The puking cleared his mind. It occurred to him that the dead would have to wait. He had more pressing problems to deal with. There were still armed hostiles in the area and he was injured. If he stayed put, he’d be joining Dillon. He forced himself to face his friend.
‘Later, mate,’ he said softly, and then turned to hunt for his rifle. He spotted it about ten metres away, crawled over to it, grabbed it and rolled into the cover of some rocks. Now to make sure his rifle was still working. He checked the emitter, popped the power pack, wiped the terminals on his dust-covered trou
sers and slammed the battery back into the gun. The ready light came on and he flicked off the safety. Fishing his auxiliary headset out of his pocket, Kaspar took a quick look around before putting it on. The max charge tone sounded in his ear. Kaspar pressed ‘Reset/Align’ on the scope and then started scanning for hostiles. Looking left, down the gully – nothing. Spinning to the right – nothing. He was desperate to spy someone, somewhere – for Dillon’s sake.

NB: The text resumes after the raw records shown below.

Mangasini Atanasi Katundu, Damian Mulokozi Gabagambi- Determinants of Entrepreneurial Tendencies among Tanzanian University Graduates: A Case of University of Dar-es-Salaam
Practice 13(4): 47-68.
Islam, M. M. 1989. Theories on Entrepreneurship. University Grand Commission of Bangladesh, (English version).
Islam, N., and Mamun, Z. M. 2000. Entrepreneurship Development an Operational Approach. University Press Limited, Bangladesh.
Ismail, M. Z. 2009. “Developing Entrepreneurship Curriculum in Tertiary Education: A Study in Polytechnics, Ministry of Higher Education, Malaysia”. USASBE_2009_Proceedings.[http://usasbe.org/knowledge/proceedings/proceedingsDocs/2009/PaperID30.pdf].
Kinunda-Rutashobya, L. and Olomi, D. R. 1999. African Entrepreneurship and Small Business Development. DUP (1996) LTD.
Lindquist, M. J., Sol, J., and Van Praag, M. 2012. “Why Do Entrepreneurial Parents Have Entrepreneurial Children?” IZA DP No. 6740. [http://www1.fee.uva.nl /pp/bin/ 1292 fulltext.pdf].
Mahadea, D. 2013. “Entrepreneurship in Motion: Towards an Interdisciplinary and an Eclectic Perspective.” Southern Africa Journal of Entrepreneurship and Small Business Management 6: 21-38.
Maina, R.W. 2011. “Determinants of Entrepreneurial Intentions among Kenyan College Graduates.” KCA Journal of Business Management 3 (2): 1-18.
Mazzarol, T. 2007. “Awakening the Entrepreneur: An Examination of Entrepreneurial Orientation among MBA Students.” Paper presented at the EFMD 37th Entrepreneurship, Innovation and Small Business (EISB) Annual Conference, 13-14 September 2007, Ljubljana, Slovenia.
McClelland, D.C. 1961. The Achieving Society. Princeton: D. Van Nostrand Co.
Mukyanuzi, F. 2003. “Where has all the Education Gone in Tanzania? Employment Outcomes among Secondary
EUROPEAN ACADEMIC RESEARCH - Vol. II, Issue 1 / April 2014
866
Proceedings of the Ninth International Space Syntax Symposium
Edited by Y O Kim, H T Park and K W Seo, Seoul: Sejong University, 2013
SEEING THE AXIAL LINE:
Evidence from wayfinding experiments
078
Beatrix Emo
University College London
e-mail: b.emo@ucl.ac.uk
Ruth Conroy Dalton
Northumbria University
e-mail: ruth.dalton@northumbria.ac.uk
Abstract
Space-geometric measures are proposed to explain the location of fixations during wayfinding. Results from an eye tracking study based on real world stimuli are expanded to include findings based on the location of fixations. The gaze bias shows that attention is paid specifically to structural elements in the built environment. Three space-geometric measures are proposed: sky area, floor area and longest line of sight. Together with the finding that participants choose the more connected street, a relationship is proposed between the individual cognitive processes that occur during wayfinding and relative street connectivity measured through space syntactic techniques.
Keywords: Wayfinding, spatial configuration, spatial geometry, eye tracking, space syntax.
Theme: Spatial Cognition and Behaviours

‘Where are you, you bastards?’
Something scraped against the rocks above his head. Kaspar looked up just in time to see the soles of two boots descending towards his head. He dived to his left, only just managing to avoid having his skull crushed, and tried to bring his rifle to bear. Too close. The rifle caught on the man’s knees. Kaspar fired anyway but the bolt went wide, doing nothing. The man was carrying the launch tube of the rocket launcher, which he swung down like a club, aiming for Kaspar’s head. Kaspar rolled again and came up onto his knees. Another swing from his attacker, but this time Kaspar managed to block it with his rifle before launching himself flat out at his assailant’s legs. This wasn’t the way they taught unarmed combat at the Academy – this was a fight for survival, brutal and desperate. Kaspar clawed his attacker to the ground and managed to land a short punch to his left kidney. The man responded with an elbow to Kaspar’s ribs and, with a quick spin, a vicious chop to his left shoulder. Kaspar screamed and fell back. As the man prepared to dive in again, Kaspar kicked out hard with both legs, straight through the man’s knees. Now it wasn’t Kaspar who was screaming.
Feel it! thought Kaspar as he threw himself on the man. There were a few more punches, but Kaspar hardly felt them. He head-butted the terrorist, breaking his nose, then he kneed him in the groin, forcing his attacker to throw his head back and expose his throat. Kaspar had a flashback to when he was a boy, a memory of two wolves fighting. When one wolf had realized it was losing, it lay down and exposed its throat, a gesture of surrender, an acknowledgement of the other’s superiority. The alpha wolf had then symbolically snapped at the exposed throat, but hadn’t bitten down. Evolution. Kaspar loved wolves. Wolves were so civilized. Point made, nobody had to die.